Six years later, a friend of Jackson’s opened up about being a person living with HIV/AIDS. Soon after, Jackson’s friend died of AIDS-related complications.  

L Morgan Lee as Thought 1, Jason Veasey as Thought 5, John-Andrew Morrison as Thought 4, Jaquel Spivey as Usher, John-Michael Lyles as Thought 3, James Jackson, Jr. as Thought 2, and Antwayn Hopper as Thought 6 in "A Strange Loop."
L Morgan Lee as Thought 1, Jason Veasey as Thought 5, John-Andrew Morrison as Thought 4, Jaquel Spivey as Usher, John-Michael Lyles as Thought 3, James Jackson Jr. as Thought 2 and Antwayn Hopper as Thought 6 in "A Strange Loop."Marc J. Franklin

“What started off as just, like, a satirical take on this Tyler Perry trope then became very real for me because a friend, a very close friend in my life, turned out to be HIV positive,” he said. “Suddenly it was right at my doorstep. I just started to think about … the impact of a lot of this ideology on people living with HIV/AIDS, and it just was something that I couldn’t avoid. It became part of my story, even though I’m HIV-negative.”  

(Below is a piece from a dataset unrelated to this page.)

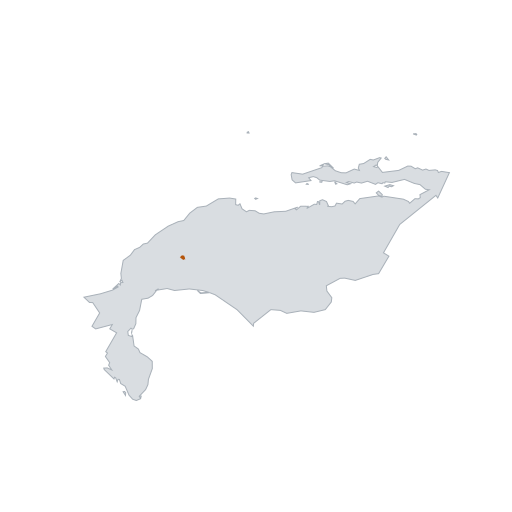 Tlalpan, Distrito Federal, Mexico shown in context, rotated 120°
{"feature_id": "50627088B11005238011149", "entity_name": "Tlalpan", "entity_type": "district", "adm_level": 2, "iso_a3": "MEX", "parent_name": "Mexico", "parent_adm1": "Distrito Federal", "projection": "natural_earth1", "projection_center": [-99.188, 19.201], "detail": "fine", "context": "in_parent", "style": "filled", "palette": "amber", "viewbox_px": 512, "rotation_deg": 120, "n_neighbors": 0, "source": "geoboundaries", "source_scale": "gbopen_adm2", "svg_char_len": 4491}
<svg xmlns="http://www.w3.org/2000/svg" viewBox="0 0 512 512"><g transform="rotate(120 256 256)"><path d="M87.1,130.2L114.9,127.6L113.5,130.5L156.8,147.3L189.5,147.2L189.7,140.8L210.0,141.0L213.5,145.5L227.5,157.8L230.8,168.1L233.3,172.0L246.6,180.2L250.9,177.1L254.2,169.5L258.2,167.8L267.8,169.2L275.8,177.6L281.1,189.7L290.3,200.7L290.9,207.7L295.0,216.3L315.4,224.4L318.1,223.2L312.0,245.4L310.0,272.0L310.9,277.7L316.3,285.4L315.2,289.5L315.5,285.3L311.1,278.8L312.5,284.8L317.9,297.3L326.6,309.3L328.6,316.7L334.8,324.3L333.1,324.1L336.6,326.0L335.5,324.9L341.9,325.8L346.5,328.4L350.6,333.3L361.4,329.6L369.4,329.1L374.7,326.2L380.2,325.6L381.4,326.7L381.0,328.2L385.5,329.3L388.6,326.9L387.8,323.0L386.3,323.9L386.6,323.1L394.9,316.6L395.4,311.3L397.7,308.2L397.7,299.6L399.1,293.2L405.4,289.5L416.6,287.5L421.4,285.3L426.9,284.8L435.9,287.0L436.6,285.6L434.3,285.5L437.3,284.6L441.0,287.4L441.7,291.2L440.0,296.4L434.2,304.2L434.1,309.4L431.2,312.6L431.8,313.8L434.4,313.3L431.7,316.6L431.7,317.9L433.5,317.5L430.2,330.7L429.2,331.8L427.3,328.9L426.8,323.9L424.3,329.0L421.5,329.4L418.3,336.2L414.3,336.1L414.0,338.3L392.2,338.3L392.2,346.2L387.2,346.2L399.3,358.4L398.9,362.9L383.5,362.9L378.0,374.1L379.5,377.0L377.7,384.4L366.4,371.7L357.3,363.2L351.8,359.9L351.2,360.7L356.3,363.6L348.4,361.1L348.9,359.0L346.8,359.9L345.5,358.0L344.0,360.0L346.7,361.0L342.7,361.4L338.7,364.3L326.2,368.8L318.1,365.2L311.2,364.4L306.6,361.0L302.0,359.6L299.1,356.4L288.0,353.8L274.1,347.0L265.2,340.6L261.4,336.3L252.0,334.8L243.2,331.1L237.6,324.0L225.4,317.2L219.0,307.8L216.8,302.0L221.7,299.3L221.0,296.8L218.8,296.0L222.1,291.7L222.5,286.4L219.8,284.6L217.3,279.4L217.4,274.6L215.7,270.3L208.6,262.3L202.4,252.6L192.8,244.3L195.6,245.8L195.8,244.0L190.6,242.2L186.8,235.6L189.5,235.8L182.0,231.4L181.0,229.2L178.1,230.0L177.7,229.0L179.9,226.4L176.2,228.4L174.0,226.5L173.6,222.2L176.4,218.3L177.3,219.1L175.5,215.1L173.2,212.6L170.0,212.7L167.9,207.4L164.0,206.2L161.7,203.9L160.2,199.2L161.3,196.2L154.4,194.8L142.7,179.9L142.1,176.4L140.3,175.2L133.1,156.8L132.6,151.2L133.5,149.3L126.9,147.0L125.4,144.0L123.3,142.9L120.9,144.7L112.0,139.1L113.5,142.7L112.2,149.6L114.0,155.2L115.4,165.7L124.3,175.0L127.1,181.2L128.4,180.9L129.1,182.8L130.4,183.0L131.6,187.1L134.2,188.3L135.5,196.8L140.1,201.1L141.6,205.8L143.7,207.4L145.2,213.0L147.1,214.4L146.1,210.2L148.7,212.6L151.6,225.6L154.5,229.3L158.4,238.7L157.8,242.6L158.6,246.1L161.9,249.5L163.2,246.1L172.9,258.3L172.0,262.8L168.0,266.2L165.8,266.6L161.8,256.5L146.5,243.1L145.1,243.3L142.1,239.0L141.5,236.2L142.5,229.9L141.3,223.9L139.0,219.6L131.6,214.4L130.2,209.2L128.7,211.4L124.9,212.4L122.1,209.0L115.2,205.4L114.2,202.4L109.0,198.1L108.6,196.6L114.0,197.4L117.2,196.1L117.1,197.5L119.8,198.9L118.9,195.5L117.6,195.3L120.4,188.3L110.5,175.2L102.2,169.5L100.7,166.6L100.8,161.7L98.8,160.1L98.3,154.6L95.7,152.3L95.4,149.0L91.8,143.9L91.2,141.5L92.5,139.8L90.0,137.7L87.1,130.2ZM142.2,180.1L141.2,183.4L138.5,182.3L139.7,177.3L141.4,176.8L142.2,180.1ZM131.1,179.4L127.3,175.8L126.4,172.1L128.3,173.3L128.7,175.4L130.7,175.9L131.1,179.4ZM440.0,303.2L439.0,302.1L439.5,300.5L442.0,299.3L440.0,303.2ZM142.1,243.2L139.4,239.8L141.2,232.7L140.6,239.0L142.1,243.2ZM107.1,193.3L105.0,192.9L106.5,189.1L107.4,191.9L107.1,193.3ZM71.7,181.0L70.0,178.6L70.4,177.5L71.1,177.6L71.7,181.0ZM144.5,243.3L146.1,246.0L142.6,243.4L144.5,243.3ZM207.1,284.7L206.8,285.9L205.9,285.4L205.5,283.5L207.1,284.7ZM159.5,236.2L160.2,238.3L158.3,235.6L159.5,236.2ZM153.0,222.1L154.0,223.0L152.4,225.0L153.0,222.1ZM153.9,325.2L153.2,325.5L152.1,324.7L153.0,323.5L153.9,325.2ZM384.1,325.7L382.1,326.2L385.5,325.0L384.1,325.7ZM168.7,248.3L167.7,248.1L167.6,246.1L168.7,248.3Z" fill="#d9dde1" stroke="#a8b0b8" stroke-width="1"/><path d="M293.0,319.7L293.6,320.2L294.7,320.3L294.5,320.2L294.4,320.0L294.3,319.9L294.4,319.7L294.5,319.6L294.5,319.3L294.7,319.5L294.7,319.4L294.7,319.2L294.8,319.0L294.8,318.9L294.7,318.9L294.7,318.7L294.4,318.5L294.5,318.5L294.5,318.4L294.4,318.4L294.5,318.4L294.5,318.2L294.5,318.3L294.5,318.2L294.6,317.9L294.6,317.7L294.8,317.6L295.0,317.5L295.0,317.4L294.9,317.3L294.7,317.2L294.6,317.4L294.4,317.4L294.2,317.3L293.9,317.3L293.7,317.3L293.7,317.2L293.6,317.3L293.4,317.4L293.4,317.5L293.4,317.8L293.4,318.0L293.3,318.3L293.2,318.3L293.0,318.5L292.9,318.6L292.7,318.5L292.6,318.4L292.5,318.5L292.6,318.8L292.7,319.0L292.8,319.1L292.8,319.3L292.8,319.5L293.0,319.7Z" fill="#f59e0b" stroke="#b45309" stroke-width="1.5"/></g></svg>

Jackson hopes that audiences can come to better understand why this messaging is so harmful.

“Something I’ve learned through this process with my friend is what I call the four S’s: silence, secrets, stigma and shame,” Jackson said. “I really saw how that affected him and how that contributed to his death.” 

It also became the inspiration behind a loop in the musical, showing how religion and homophobia can fuel deadly HIV/AIDS stigma.   

A spokesperson for Tyler Perry did not respond to a request for comment.

‘A light in the darkness’ 

Charles Ray Hamilton, 34, a TV and film writer, said it’s his third time watching “A Strange Loop” on Broadway. Hamilton says the work makes him feel seen as a Black queer person. 

The musical, Hamilton said, is “a light in the darkness not only for Black queer people in this country but anyone that feels misunderstood by their parents or someone that has a dream that they feel is not commercial or contributing to capitalism.”

Johnson saw the play two times, once with a largely Black gay male audience and another with mostly white straight people. 

“While there were striking differences in responses from each of those audiences for obvious reasons, what cut across both is that the themes of this brilliant musical are universal, despite the specificity of Black queer life,” Johnson wrote in an email. 

“My hope is that this 'big, black queer-ass American Broadway show' marks the beginning of a cultural shift in what is possible when you see others as first and foremost, human,” he added.

Earning a Tony Award for “A Strange Loop,” Jackson said, would attest to the decades spent refining a piece that is tightly knit into the fabric of his identity and life. 

“It would be an affirmation of just really sticking to your guns and being authentic and real and true,” he said. “That’s why I’m rooting for us to bring home the gold on Sunday.”